Attrition levels are at historically low levels, LeBlanc added, while the company is adding 130-plus properties a year.

Outrigger Hotels & Resorts

CEO Jeff Wagoner was particularly proud of the efforts made by the newly created Hawaii Hotel Alliance, an advocacy group that includes many of the region’s big brand players. It’s an initial success: a bill that further restricts short-term rental players.

The Alliance was created after a property tax increase and now represents about 75% of hotel rooms on the islands.

Wagoner called the US$80 million renovation of the Outrigger Reef Waikiki Beach Resort “spectacular” with the penthouse getting US$3,000-5,000 per night.

In fact, all but one hotel in the system is being refreshed to make sure it hits the 4.5-5-star level. The group is also refreshing its website with better tracking capabilities and a better consumer experience.

As it is on the cusp of celebrating its 75th anniversary on September 29, Outrigger is also refreshing its brand with new colors, including coral, tropical green and purple.

The growth story is “complicated,” according to Wagoner, because of little if any modification in asset pricing.

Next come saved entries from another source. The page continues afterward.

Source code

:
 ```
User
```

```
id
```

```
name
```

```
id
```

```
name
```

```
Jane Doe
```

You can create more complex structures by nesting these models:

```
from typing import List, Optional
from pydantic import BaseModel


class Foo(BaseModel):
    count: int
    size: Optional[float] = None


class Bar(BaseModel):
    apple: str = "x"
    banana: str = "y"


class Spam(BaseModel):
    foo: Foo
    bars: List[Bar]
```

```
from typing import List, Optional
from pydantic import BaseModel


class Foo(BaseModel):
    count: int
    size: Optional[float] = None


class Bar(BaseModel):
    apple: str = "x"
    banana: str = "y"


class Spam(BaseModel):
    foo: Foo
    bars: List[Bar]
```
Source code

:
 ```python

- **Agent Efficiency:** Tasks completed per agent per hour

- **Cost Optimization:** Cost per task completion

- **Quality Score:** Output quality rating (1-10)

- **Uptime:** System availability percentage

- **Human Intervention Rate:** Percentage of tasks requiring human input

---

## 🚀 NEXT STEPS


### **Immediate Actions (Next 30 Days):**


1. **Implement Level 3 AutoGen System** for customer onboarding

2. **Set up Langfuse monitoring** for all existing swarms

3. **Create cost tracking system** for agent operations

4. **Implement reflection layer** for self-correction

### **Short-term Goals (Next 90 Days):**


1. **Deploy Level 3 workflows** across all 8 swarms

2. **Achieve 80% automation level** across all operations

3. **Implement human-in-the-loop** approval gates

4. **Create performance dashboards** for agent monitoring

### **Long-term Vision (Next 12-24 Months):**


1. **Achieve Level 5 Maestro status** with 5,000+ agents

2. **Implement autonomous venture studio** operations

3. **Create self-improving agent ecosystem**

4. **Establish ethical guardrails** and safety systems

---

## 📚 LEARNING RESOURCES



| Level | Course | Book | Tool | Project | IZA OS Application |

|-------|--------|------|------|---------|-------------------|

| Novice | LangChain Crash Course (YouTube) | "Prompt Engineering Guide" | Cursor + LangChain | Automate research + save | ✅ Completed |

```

As a result, they are working harder on price and creative deal structures. That said, the group has three LOIs (one a jv) on large properties in the Caribbean, Mexico and “somewhere else.”

Mission Hill Hospitality

This KSL Capital Partners portfolio company that invests in select-service and extended-stay properties has reached the 24-hotel mark.

However, the speed of growth will likely slow down as CEO Greg Kennealey told HOTELS he is seeing about 25% of potentially good opportunities compared to last year.

While still a net buyer, Denver-based Mission Hill could sell some assets in 2023 if sentiment approves, Kennealey said.